Jerrod Burt and a friend were sitting in his parked car March 2 in the area of 1100 Van White Memorial Blvd. on the city's Near North Side when the stun device landed inside and detonated against Burt's body as he sat in the driver's seat, leaving him with second- and third-degree burns to his right arm and chest, the lawsuit alleges.

The suit, filed in federal court Thursday, seeks $6 million in damages.

"He was treated like crap and let me put it this way: This would not have happened in a different area of Minneapolis," said Steve Meshbesher, one of Burt's two attorneys.

The suit says that Burt's friend, Leonard Sampson, who was in the passenger seat, was being sought by police for "nonviolent" drug charges, but a search warrant filed in the case didn't mention Burt or his vehicle, nor authorize "the unannounced entry of any other residence or vehicle." Further, police didn't find anything illegal inside the vehicle, the suit says.

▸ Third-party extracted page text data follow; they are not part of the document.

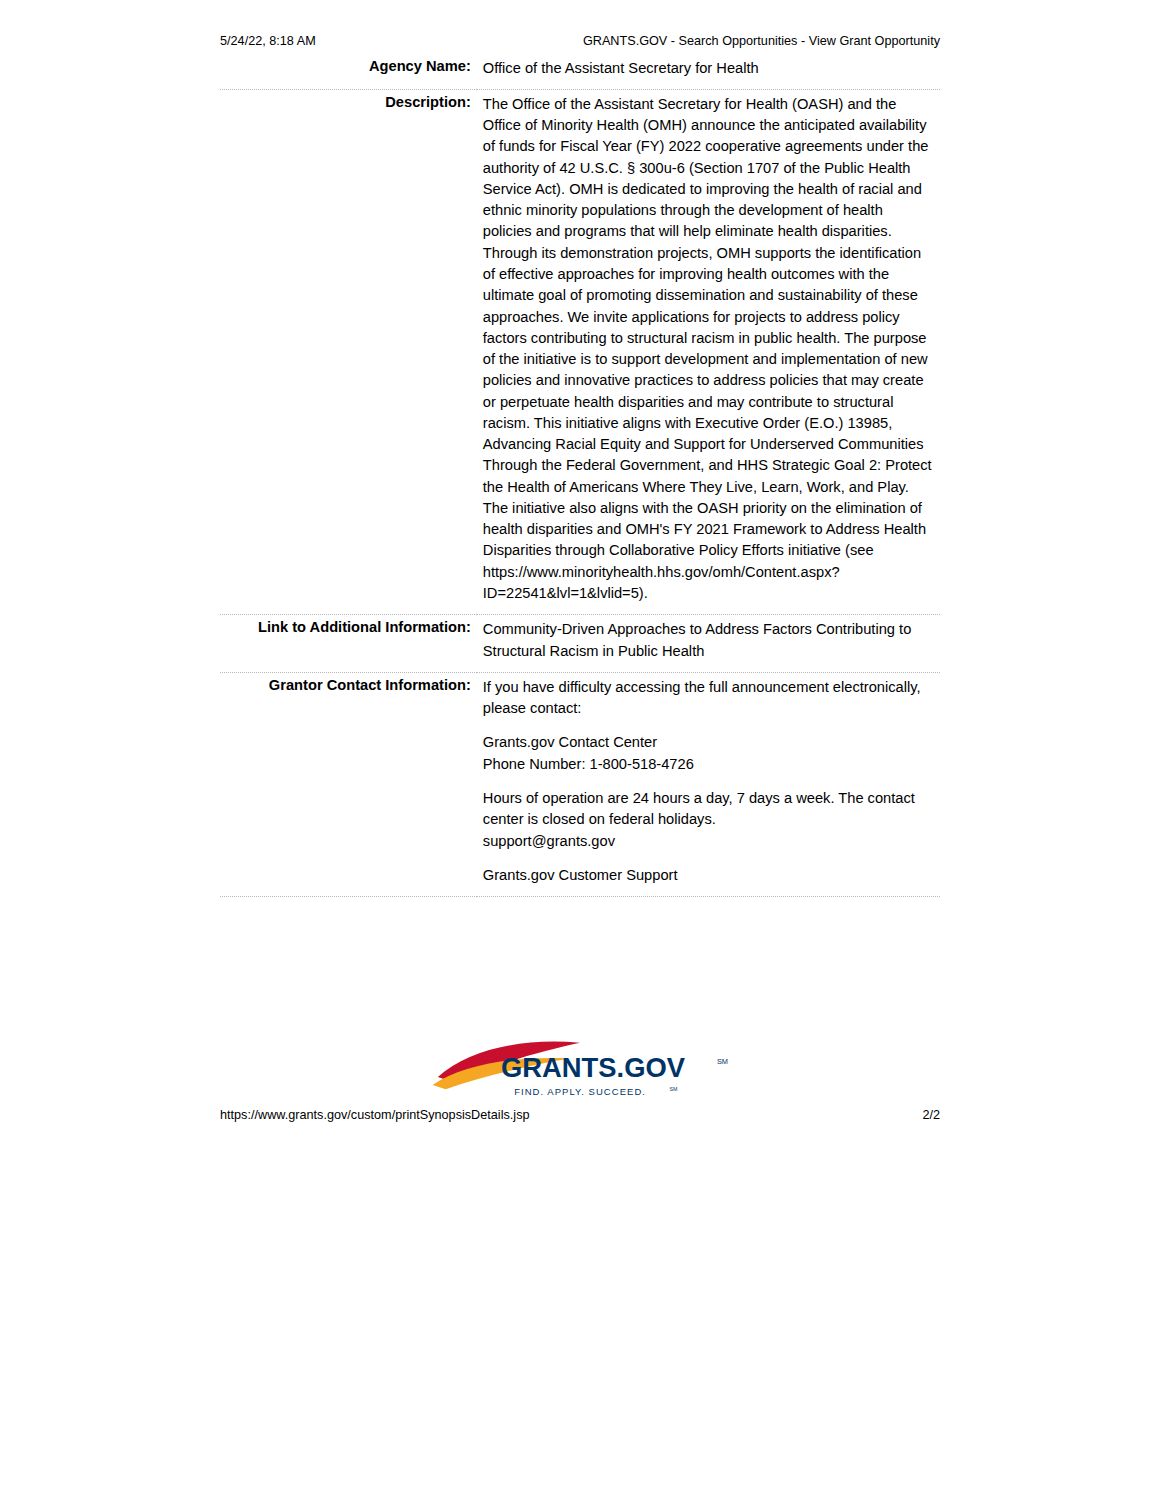5/24/22, 8:18 AM GRANTS.GOV - Search Opportunities - View Grant Opportunity
| Agency Name: | Office of the Assistant Secretary for Health |
| Description: | The Office of the Assistant Secretary for Health (OASH) and the Office of Minority Health (OMH) announce the anticipated availability of funds for Fiscal Year (FY) 2022 cooperative agreements under the authority of 42 U.S.C. § 300u-6 (Section 1707 of the Public Health Service Act). OMH is dedicated to improving the health of racial and ethnic minority populations through the development of health policies and programs that will help eliminate health disparities. Through its demonstration projects, OMH supports the identification of effective approaches for improving health outcomes with the ultimate goal of promoting dissemination and sustainability of these approaches. We invite applications for projects to address policy factors contributing to structural racism in public health. The purpose of the initiative is to support development and implementation of new policies and innovative practices to address policies that may create or perpetuate health disparities and may contribute to structural racism. This initiative aligns with Executive Order (E.O.) 13985, Advancing Racial Equity and Support for Underserved Communities Through the Federal Government, and HHS Strategic Goal 2: Protect the Health of Americans Where They Live, Learn, Work, and Play. The initiative also aligns with the OASH priority on the elimination of health disparities and OMH's FY 2021 Framework to Address Health Disparities through Collaborative Policy Efforts initiative (see https://www.minorityhealth.hhs.gov/omh/Content.aspx?ID=22541&lvl=1&lvlid=5). |
| Link to Additional Information: | Community-Driven Approaches to Address Factors Contributing to Structural Racism in Public Health |
| Grantor Contact Information: | If you have difficulty accessing the full announcement electronically, please contact: Grants.gov Contact Center Phone Number: 1-800-518-4726 Hours of operation are 24 hours a day, 7 days a week. The contact center is closed on federal holidays. support@grants.gov Grants.gov Customer Support |
https://www.grants.gov/custom/printSynopsisDetails.jsp 2/2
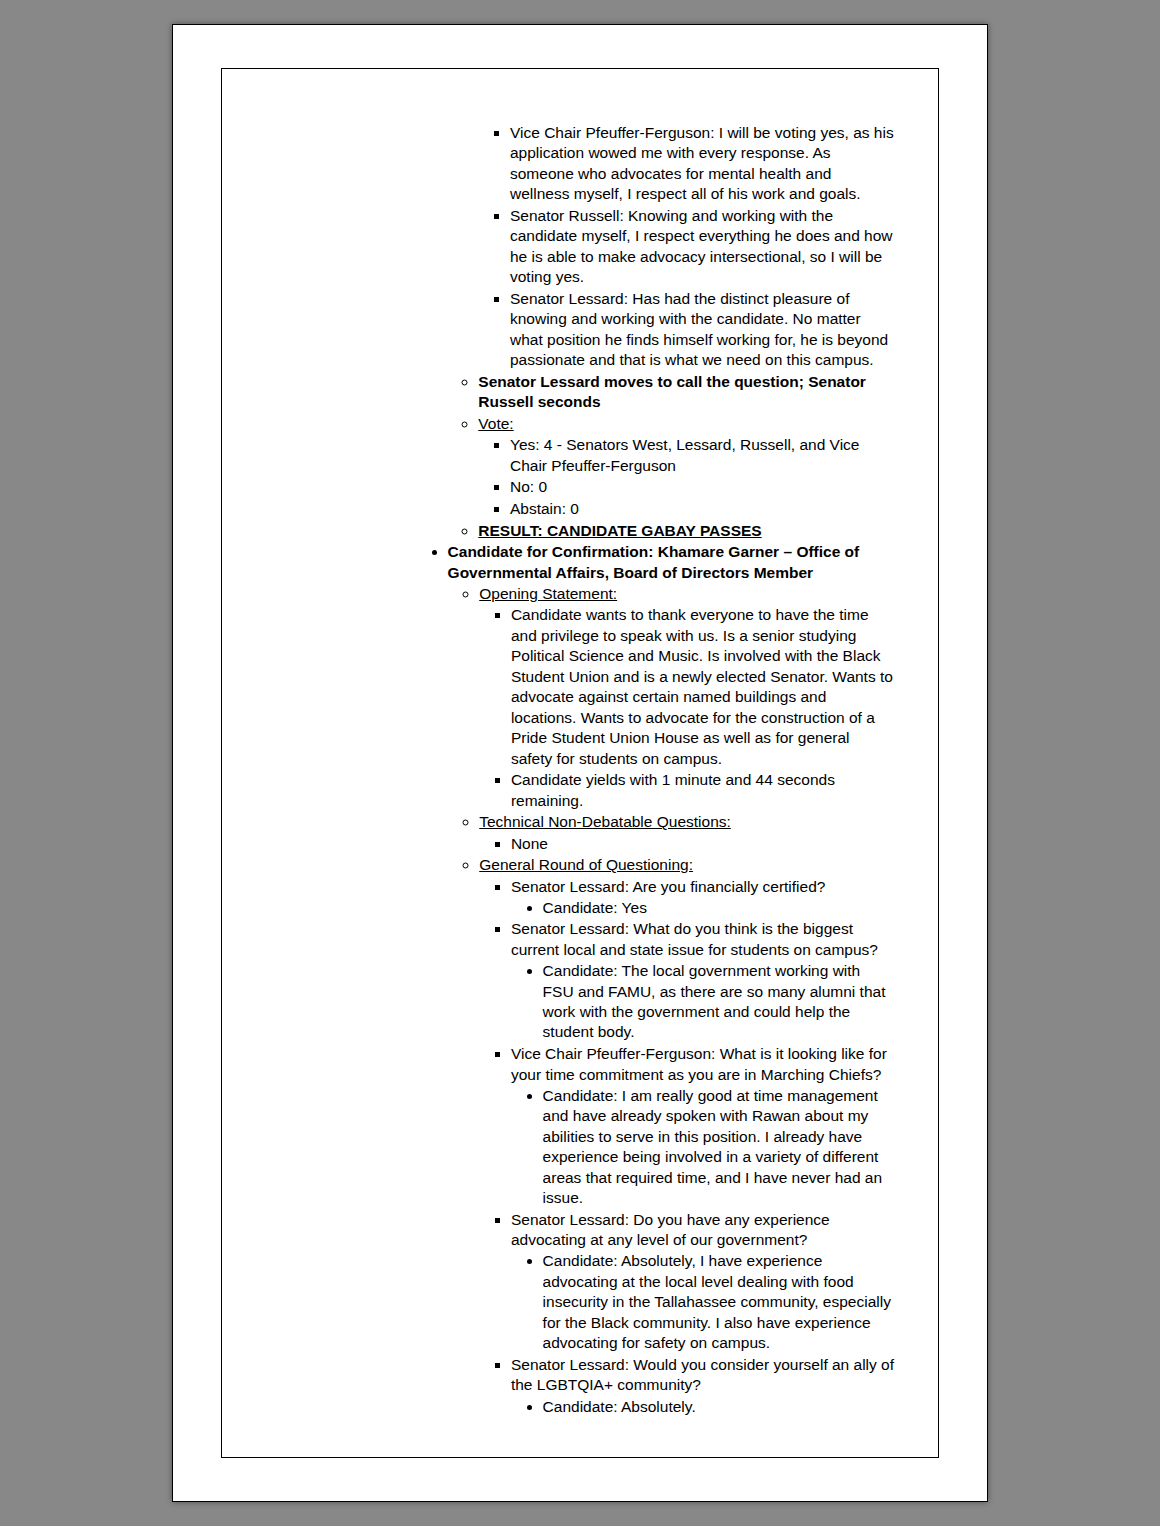Vice Chair Pfeuffer-Ferguson: I will be voting yes, as his application wowed me with every response. As someone who advocates for mental health and wellness myself, I respect all of his work and goals.
Senator Russell: Knowing and working with the candidate myself, I respect everything he does and how he is able to make advocacy intersectional, so I will be voting yes.
Senator Lessard: Has had the distinct pleasure of knowing and working with the candidate. No matter what position he finds himself working for, he is beyond passionate and that is what we need on this campus.
Senator Lessard moves to call the question; Senator Russell seconds
Vote:
Yes: 4 - Senators West, Lessard, Russell, and Vice Chair Pfeuffer-Ferguson
No: 0
Abstain: 0
RESULT: CANDIDATE GABAY PASSES
Candidate for Confirmation: Khamare Garner – Office of Governmental Affairs, Board of Directors Member
Opening Statement:
Candidate wants to thank everyone to have the time and privilege to speak with us. Is a senior studying Political Science and Music. Is involved with the Black Student Union and is a newly elected Senator. Wants to advocate against certain named buildings and locations. Wants to advocate for the construction of a Pride Student Union House as well as for general safety for students on campus.
Candidate yields with 1 minute and 44 seconds remaining.
Technical Non-Debatable Questions:
None
General Round of Questioning:
Senator Lessard: Are you financially certified?
Candidate: Yes
Senator Lessard: What do you think is the biggest current local and state issue for students on campus?
Candidate: The local government working with FSU and FAMU, as there are so many alumni that work with the government and could help the student body.
Vice Chair Pfeuffer-Ferguson: What is it looking like for your time commitment as you are in Marching Chiefs?
Candidate: I am really good at time management and have already spoken with Rawan about my abilities to serve in this position. I already have experience being involved in a variety of different areas that required time, and I have never had an issue.
Senator Lessard: Do you have any experience advocating at any level of our government?
Candidate: Absolutely, I have experience advocating at the local level dealing with food insecurity in the Tallahassee community, especially for the Black community. I also have experience advocating for safety on campus.
Senator Lessard: Would you consider yourself an ally of the LGBTQIA+ community?
Candidate: Absolutely.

"While being initially treated at the back of an ambulance on scene, Mr. Burt asked one of the officers what was going on. In response, the officer informed Mr. Burt that the incident had nothing to do with him," the lawsuit read. "At the time Defendant John Doe deployed the grenade into Mr. Burt's vehicle, neither he nor any other law enforcement officers had reason to believe Mr. Sampson or Mr. Burt would react violently to law enforcement's execution of the warrant. No reasonable officer would have believed Mr. Sampson or Mr. Burt would have acted in a violent manner."

The Office of Police Conduct Review, which investigates complaints of misconduct against Minneapolis officers, has opened an inquiry into the March 2 incident, and a supervisor in the case has since been reassigned. Sgt. John Biederman, a decorated veteran detective, was reassigned from the weapons unit to the robbery unit in April, according to department records. Police spokesman John Elder said that the department routinely transfers officers between units for a variety of reasons, and that there was no indication that Biederman was reassigned because of the incident.

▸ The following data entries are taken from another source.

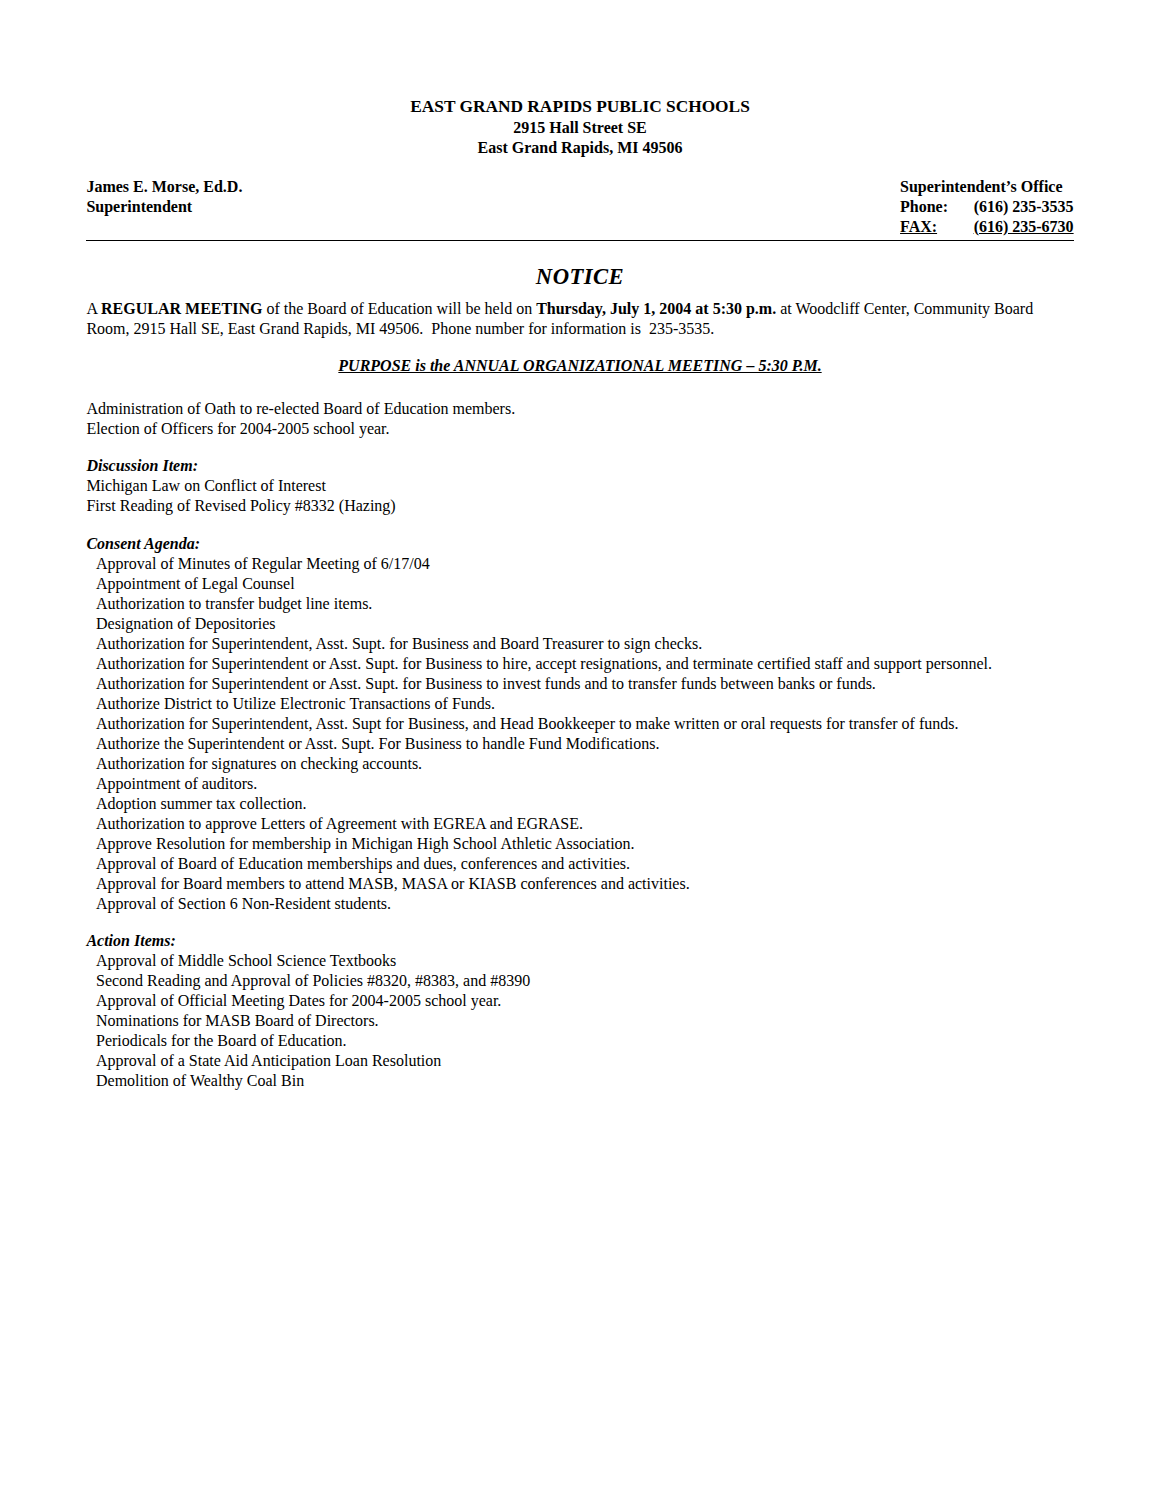EAST GRAND RAPIDS PUBLIC SCHOOLS
2915 Hall Street SE
East Grand Rapids, MI 49506
| James E. Morse, Ed.D. Superintendent | / Superintendent’s Office / / Phone: / (616) 235-3535 / / FAX: / (616) 235-6730 / |
NOTICE
A REGULAR MEETING of the Board of Education will be held on Thursday, July 1, 2004 at 5:30 p.m. at Woodcliff Center, Community Board Room, 2915 Hall SE, East Grand Rapids, MI 49506. Phone number for information is 235-3535.
PURPOSE is the ANNUAL ORGANIZATIONAL MEETING – 5:30 P.M.
Administration of Oath to re-elected Board of Education members.
Election of Officers for 2004-2005 school year.
Discussion Item:
Michigan Law on Conflict of Interest
First Reading of Revised Policy #8332 (Hazing)
Consent Agenda:
Approval of Minutes of Regular Meeting of 6/17/04
Appointment of Legal Counsel
Authorization to transfer budget line items.
Designation of Depositories
Authorization for Superintendent, Asst. Supt. for Business and Board Treasurer to sign checks.
Authorization for Superintendent or Asst. Supt. for Business to hire, accept resignations, and terminate certified staff and support personnel.
Authorization for Superintendent or Asst. Supt. for Business to invest funds and to transfer funds between banks or funds.
Authorize District to Utilize Electronic Transactions of Funds.
Authorization for Superintendent, Asst. Supt for Business, and Head Bookkeeper to make written or oral requests for transfer of funds.
Authorize the Superintendent or Asst. Supt. For Business to handle Fund Modifications.
Authorization for signatures on checking accounts.
Appointment of auditors.
Adoption summer tax collection.
Authorization to approve Letters of Agreement with EGREA and EGRASE.
Approve Resolution for membership in Michigan High School Athletic Association.
Approval of Board of Education memberships and dues, conferences and activities.
Approval for Board members to attend MASB, MASA or KIASB conferences and activities.
Approval of Section 6 Non-Resident students.
Action Items:
Approval of Middle School Science Textbooks
Second Reading and Approval of Policies #8320, #8383, and #8390
Approval of Official Meeting Dates for 2004-2005 school year.
Nominations for MASB Board of Directors.
Periodicals for the Board of Education.
Approval of a State Aid Anticipation Loan Resolution
Demolition of Wealthy Coal Bin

"I'm unaware of him being moved due to performance and I'm usually made aware of that stuff," said Elder.

A popular but controversial tactic used by SWAT teams, flash bangs emit deafening booms and bright flashes meant to momentarily disorient suspects and give officers key seconds to make tactical moves. But the devices, also known as concussion or stun grenades, have fallen out of favor with some departments in recent years after a series of costly settlements over incidents of fires, injuries and even deaths.

In 2011, Minneapolis officials approved a $1 million settlement after a botched drug raid the year before in which an officer threw a flash-bang grenade into a south Minneapolis apartment, burning the flesh off a woman's leg. Meshbesher said that he hasn't yet been able to establish who threw the flash-bang grenade because the department has been slow to turn over police reports.

"This is not the way things should be, and whatever gloves some lawyers use are off," Meshbesher said. "The gloves, I've taken them off — I'm not going to be nice about it."